WirelessNetworkSecurityAlthough the name seems to be a security option for wired networks, this is not the case. The WEP standard has been created in the early stages of wireless networks and is designed to become a necessary security protection layer for WLAN in Wireless LAN. However, the performance of WEP is undoubtedly disappointing. It is rooted in design defects.
In WEP systems, data transmitted over wireless networks is encrypted using a random key. However, the method WEP uses to generate these keys is quickly discovered to be predictable, so that it is easy for potential intruders to intercept and crack these keys. Even a medium-tech wireless hacker can quickly crack WEP encryption within two to three minutes.
The IEEE 802.11 dynamic Wired Equivalent Security WEP model was designed later in 1990s. At that time, powerful wireless network encryption as an effective weapon was severely restricted by the U.S. exports. Wireless Network products are banned from being exported due to fear of cracking powerful encryption algorithms. However, two years later, the dynamic Wired Equivalent security mode was found to have serious disadvantages. However, the 1990s error should not be caused by wireless network security or IEEE 802.11 standard. The wireless network industry cannot wait for the association of Electrical and Electronics Engineers to revise the standard, so they launched the temporary Key Integrity Protocol TKIP dynamic Wired Equivalent security patch version ).
Although WEP has been proven to be outdated and inefficient, it is still supported in many modern wireless access points and routers. In addition, it is still one of the most popular encryption methods used by individuals or companies. If you are using WEP wireless network encryption, if you pay great attention to the security of your network, do not use WEP as much as possible in the future, because it is really not very secure.
Wireless Networks initially adopted the security mechanism WEP Wired Equivalent private), but later found that WEP was insecure. 802.11 organizations began to develop new security standards, that is, the later 802.11i protocol. However, it takes a long time for the establishment of standards to the final release, and considering that consumers will not give up their original wireless devices for the sake of network security, before the launch of the Wi-Fi Alliance standard, based on the draft 802.11i, a security mechanism called WPAWi-Fi Procted Access is developed, which uses the TKIP temporary Key Integrity Protocol ), it uses the encryption algorithm RC4 used in WEP, so it does not need to modify the hardware of the original wireless device. WPA has the following problems in WEP: IV is too short, key management is too simple, and there is no effective protection for message integrity. The network security is improved through software upgrade.

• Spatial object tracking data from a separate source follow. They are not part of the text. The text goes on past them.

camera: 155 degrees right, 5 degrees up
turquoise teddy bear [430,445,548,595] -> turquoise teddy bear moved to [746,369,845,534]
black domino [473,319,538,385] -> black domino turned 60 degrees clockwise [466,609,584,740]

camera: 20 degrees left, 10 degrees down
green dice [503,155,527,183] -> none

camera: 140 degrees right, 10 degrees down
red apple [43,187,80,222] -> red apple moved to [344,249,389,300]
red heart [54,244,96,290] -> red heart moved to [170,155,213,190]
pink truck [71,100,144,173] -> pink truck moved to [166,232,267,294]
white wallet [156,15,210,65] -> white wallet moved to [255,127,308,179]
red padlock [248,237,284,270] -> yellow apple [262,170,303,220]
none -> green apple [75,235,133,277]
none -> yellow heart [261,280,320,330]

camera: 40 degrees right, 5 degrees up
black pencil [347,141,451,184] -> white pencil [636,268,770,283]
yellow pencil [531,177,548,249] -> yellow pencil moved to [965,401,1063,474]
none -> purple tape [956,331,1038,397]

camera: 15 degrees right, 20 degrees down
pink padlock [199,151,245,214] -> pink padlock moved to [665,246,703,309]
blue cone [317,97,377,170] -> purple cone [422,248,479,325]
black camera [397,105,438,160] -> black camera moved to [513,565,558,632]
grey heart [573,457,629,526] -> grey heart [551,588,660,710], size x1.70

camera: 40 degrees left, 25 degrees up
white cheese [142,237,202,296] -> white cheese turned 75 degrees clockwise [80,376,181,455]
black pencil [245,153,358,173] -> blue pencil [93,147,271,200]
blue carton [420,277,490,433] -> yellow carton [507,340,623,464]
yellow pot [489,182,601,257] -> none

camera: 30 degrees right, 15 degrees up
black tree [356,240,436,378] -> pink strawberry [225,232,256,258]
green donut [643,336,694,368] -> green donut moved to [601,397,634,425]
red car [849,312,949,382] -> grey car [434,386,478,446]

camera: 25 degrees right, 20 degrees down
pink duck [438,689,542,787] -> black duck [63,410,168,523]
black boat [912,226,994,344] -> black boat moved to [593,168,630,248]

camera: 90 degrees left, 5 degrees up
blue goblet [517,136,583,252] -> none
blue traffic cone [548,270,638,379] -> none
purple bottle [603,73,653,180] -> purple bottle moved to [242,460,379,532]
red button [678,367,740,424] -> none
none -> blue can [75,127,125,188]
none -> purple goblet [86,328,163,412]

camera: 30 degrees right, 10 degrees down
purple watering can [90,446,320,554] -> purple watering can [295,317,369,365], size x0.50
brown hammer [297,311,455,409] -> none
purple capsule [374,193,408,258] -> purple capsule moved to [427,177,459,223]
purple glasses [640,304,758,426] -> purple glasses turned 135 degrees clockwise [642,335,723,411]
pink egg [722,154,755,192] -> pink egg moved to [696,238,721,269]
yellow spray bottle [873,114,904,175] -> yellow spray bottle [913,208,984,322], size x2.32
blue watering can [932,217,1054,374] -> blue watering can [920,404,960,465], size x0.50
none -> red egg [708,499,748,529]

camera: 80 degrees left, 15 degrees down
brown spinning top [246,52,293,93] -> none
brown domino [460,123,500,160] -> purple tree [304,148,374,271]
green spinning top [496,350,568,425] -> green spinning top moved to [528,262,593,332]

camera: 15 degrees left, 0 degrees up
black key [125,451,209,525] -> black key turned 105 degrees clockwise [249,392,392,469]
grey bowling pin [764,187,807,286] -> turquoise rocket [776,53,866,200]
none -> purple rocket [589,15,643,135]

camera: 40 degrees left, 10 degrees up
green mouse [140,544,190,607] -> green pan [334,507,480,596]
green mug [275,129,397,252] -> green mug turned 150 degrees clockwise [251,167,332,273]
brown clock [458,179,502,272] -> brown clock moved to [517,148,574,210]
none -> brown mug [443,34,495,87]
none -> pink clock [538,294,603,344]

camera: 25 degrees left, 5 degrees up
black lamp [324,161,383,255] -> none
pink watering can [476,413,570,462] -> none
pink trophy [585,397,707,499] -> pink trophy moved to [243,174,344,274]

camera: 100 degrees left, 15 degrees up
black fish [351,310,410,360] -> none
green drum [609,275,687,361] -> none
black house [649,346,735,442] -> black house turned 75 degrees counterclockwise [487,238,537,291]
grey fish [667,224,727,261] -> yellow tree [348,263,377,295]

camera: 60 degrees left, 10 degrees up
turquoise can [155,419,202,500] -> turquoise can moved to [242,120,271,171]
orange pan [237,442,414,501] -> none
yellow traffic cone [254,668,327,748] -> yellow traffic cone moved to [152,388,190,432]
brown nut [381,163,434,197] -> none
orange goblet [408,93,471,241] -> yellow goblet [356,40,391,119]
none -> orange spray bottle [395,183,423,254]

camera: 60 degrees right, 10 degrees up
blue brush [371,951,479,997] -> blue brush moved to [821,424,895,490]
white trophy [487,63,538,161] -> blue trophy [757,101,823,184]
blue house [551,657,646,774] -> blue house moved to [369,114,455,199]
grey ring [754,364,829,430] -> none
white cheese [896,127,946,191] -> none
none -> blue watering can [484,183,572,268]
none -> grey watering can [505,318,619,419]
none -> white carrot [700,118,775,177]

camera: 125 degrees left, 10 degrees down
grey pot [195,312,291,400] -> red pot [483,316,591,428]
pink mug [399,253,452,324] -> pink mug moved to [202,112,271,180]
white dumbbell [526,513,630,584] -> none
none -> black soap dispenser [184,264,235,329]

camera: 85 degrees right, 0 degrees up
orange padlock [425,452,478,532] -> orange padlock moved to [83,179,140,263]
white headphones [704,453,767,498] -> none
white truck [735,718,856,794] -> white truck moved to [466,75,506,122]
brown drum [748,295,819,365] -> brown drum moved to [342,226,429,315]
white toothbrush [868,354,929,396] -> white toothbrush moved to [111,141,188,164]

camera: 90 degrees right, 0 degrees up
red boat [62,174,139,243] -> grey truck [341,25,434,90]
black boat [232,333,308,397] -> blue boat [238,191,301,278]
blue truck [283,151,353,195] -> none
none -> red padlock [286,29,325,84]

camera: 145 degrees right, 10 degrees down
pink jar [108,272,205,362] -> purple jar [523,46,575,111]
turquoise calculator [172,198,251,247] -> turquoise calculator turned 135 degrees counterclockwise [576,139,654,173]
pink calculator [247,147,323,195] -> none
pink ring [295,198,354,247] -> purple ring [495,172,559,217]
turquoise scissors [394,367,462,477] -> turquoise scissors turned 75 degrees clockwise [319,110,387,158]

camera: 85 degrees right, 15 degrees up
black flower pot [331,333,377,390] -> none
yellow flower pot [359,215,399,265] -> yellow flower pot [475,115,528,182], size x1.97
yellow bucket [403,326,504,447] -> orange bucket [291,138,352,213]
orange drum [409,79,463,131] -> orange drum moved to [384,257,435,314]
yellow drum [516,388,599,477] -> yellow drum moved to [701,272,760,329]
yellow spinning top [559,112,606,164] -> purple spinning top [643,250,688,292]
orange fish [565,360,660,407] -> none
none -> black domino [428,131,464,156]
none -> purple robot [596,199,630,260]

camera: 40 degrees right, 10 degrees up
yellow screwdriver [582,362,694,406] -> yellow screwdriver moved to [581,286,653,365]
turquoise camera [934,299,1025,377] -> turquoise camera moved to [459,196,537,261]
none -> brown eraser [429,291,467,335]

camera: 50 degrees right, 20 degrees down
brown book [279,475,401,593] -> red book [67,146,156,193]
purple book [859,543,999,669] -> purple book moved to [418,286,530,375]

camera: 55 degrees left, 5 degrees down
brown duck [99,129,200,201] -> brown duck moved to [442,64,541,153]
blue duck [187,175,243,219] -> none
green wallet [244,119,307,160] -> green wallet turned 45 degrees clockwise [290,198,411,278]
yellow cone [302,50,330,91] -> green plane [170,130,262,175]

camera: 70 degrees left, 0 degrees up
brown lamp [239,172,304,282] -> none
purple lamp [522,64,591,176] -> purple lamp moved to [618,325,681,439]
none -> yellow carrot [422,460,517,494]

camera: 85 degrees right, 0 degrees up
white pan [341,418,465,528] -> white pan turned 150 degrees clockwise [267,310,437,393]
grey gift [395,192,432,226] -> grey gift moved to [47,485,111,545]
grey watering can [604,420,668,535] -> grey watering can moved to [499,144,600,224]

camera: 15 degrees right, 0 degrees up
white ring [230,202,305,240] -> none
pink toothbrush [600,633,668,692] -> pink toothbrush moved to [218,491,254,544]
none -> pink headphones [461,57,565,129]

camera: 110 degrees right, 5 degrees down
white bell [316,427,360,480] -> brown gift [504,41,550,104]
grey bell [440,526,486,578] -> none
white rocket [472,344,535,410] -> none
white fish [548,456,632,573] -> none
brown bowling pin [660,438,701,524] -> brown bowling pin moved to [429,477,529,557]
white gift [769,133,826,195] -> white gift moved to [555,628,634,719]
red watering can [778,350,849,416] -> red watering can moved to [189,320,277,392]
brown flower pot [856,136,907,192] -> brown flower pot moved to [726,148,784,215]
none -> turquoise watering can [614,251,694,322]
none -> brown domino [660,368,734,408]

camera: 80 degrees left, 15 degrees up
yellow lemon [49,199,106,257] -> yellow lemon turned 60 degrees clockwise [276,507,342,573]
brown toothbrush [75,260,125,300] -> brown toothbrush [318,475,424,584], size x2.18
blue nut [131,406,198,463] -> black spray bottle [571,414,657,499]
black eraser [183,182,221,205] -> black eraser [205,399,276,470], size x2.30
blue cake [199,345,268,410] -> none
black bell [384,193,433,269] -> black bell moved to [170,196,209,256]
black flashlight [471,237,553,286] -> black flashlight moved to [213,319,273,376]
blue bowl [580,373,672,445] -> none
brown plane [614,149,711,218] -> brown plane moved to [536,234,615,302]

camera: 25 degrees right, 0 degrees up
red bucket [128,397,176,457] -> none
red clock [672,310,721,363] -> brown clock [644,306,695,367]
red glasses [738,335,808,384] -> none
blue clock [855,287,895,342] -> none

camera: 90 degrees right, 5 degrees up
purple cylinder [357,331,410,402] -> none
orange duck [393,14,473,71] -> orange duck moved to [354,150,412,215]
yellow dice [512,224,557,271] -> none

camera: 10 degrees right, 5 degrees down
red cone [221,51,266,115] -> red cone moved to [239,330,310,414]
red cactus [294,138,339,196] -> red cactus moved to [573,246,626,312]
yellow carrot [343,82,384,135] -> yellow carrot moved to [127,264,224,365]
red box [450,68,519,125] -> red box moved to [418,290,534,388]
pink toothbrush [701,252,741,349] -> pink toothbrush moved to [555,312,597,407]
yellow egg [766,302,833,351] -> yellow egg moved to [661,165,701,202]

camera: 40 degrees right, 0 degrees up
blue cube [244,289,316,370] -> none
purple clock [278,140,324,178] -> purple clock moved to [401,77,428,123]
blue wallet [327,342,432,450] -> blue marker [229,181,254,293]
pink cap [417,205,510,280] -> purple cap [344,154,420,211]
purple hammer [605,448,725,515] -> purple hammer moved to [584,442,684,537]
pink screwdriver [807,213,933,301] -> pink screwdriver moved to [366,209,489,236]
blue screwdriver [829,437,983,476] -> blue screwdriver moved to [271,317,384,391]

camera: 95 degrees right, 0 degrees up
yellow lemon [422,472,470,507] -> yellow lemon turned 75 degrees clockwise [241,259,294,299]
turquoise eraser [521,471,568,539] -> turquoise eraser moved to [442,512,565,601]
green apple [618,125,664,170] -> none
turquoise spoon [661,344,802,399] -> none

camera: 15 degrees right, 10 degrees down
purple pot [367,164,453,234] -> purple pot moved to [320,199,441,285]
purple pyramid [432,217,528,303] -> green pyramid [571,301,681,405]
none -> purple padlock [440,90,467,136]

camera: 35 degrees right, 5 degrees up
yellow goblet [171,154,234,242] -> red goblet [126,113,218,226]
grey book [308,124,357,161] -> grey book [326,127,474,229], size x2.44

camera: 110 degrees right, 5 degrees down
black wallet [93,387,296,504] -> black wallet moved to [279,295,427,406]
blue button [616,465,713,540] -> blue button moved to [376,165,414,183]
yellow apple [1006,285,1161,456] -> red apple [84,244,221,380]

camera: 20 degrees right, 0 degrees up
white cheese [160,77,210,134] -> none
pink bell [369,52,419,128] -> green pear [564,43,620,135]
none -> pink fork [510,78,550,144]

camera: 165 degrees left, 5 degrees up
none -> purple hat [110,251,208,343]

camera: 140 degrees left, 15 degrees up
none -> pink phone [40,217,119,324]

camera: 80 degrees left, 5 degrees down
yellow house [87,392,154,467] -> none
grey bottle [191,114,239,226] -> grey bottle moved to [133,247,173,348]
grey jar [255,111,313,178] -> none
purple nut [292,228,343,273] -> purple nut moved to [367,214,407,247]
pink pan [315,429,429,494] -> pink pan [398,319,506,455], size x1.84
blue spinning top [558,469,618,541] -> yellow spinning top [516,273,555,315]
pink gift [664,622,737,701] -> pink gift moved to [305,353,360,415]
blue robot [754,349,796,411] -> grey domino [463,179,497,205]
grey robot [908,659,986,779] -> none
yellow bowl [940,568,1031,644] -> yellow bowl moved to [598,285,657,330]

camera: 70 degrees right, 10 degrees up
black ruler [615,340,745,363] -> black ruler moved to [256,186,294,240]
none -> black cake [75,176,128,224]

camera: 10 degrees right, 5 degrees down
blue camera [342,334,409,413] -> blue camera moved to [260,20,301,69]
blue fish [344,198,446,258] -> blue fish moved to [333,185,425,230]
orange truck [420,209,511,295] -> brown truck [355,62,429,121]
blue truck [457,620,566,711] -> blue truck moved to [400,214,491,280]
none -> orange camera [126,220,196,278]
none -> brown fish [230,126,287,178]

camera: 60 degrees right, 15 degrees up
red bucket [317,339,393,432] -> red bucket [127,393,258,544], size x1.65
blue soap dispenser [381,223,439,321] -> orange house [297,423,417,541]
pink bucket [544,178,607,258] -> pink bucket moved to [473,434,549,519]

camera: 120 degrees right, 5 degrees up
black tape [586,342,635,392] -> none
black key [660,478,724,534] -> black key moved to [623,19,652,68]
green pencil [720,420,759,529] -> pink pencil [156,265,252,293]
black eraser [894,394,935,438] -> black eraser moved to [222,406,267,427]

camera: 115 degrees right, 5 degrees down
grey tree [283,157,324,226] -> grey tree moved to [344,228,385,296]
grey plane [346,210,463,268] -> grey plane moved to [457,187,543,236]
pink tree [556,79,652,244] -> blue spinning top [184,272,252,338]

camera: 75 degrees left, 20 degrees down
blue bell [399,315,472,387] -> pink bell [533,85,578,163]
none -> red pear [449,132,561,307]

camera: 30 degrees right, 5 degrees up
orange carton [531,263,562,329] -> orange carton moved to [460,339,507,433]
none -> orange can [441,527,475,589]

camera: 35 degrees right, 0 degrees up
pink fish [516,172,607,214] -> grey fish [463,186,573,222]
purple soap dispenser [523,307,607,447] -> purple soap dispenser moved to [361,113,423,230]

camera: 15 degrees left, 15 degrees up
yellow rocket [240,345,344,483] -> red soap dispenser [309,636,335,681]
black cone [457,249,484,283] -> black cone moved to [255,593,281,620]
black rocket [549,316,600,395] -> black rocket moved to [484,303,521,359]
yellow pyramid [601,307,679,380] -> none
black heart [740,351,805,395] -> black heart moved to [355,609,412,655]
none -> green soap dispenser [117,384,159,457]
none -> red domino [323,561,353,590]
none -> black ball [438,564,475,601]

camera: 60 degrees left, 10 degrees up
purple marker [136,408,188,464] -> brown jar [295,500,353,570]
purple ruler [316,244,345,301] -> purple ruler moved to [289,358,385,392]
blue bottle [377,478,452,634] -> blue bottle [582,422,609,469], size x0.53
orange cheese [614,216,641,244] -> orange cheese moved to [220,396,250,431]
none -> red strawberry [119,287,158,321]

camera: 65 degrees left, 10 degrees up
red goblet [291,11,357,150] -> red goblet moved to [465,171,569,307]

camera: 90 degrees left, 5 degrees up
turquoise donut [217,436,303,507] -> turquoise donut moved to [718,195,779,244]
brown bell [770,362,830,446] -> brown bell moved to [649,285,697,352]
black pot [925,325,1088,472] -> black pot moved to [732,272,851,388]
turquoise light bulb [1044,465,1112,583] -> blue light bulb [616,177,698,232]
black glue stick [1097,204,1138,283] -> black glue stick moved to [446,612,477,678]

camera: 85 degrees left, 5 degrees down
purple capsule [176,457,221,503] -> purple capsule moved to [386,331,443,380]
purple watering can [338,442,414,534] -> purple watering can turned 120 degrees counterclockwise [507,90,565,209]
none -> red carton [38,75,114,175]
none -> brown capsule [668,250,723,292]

The appearance of WPA provides users with a complete authentication mechanism. The AP determines whether to allow users to access the wireless network based on the user's authentication results; after successful authentication, You can dynamically change the encryption key of each access user based on the number of data packets transmitted in multiple ways and the time when the user accesses the network. In addition, perform MIC encoding on the data packets transmitted by the user over the wireless network to ensure that the user data is not changed by other users. As a subset of the 802.11i standard, the core of WPA is IEEE802.1x and TKIPTemporal Key Integrity Protocol ).
WPA considers different users and different application security needs, for example, enterprise users require high security protection for enterprise-level enterprises. Otherwise, it may expose very important commercial secrets; home users usually only use the network to browse the Internet, send and receive E-mail, print, and share files. These users have relatively low security requirements. To meet the needs of users with different security requirements, WPA specifies two application modes: Enterprise mode, and home mode, including small office ).
Based on the two different application modes, WPA authentication also has two different methods. For applications of large enterprises, "802.1x + EAP" is often used, and users provide the creden。 required for authentication. However, for some small and medium-sized enterprise networks or home users, WPA also provides a simplified mode that does not require dedicated Authentication servers. This mode is called "WPA pre-shared key WPA-PSK)", which requires only one key in advance at each WLAN node AP, wireless router, Nic, etc.
This key is only used for authentication, not for wireless network encryption for data transmission. The data encryption key is dynamically generated after authentication. The system will ensure "one user and one password". There is no situation where the entire network shares an encryption key like WEP, therefore, the system security is greatly improved.
The Analysis of Network Security Classification in wireless network encryption is over. I hope you can understand it.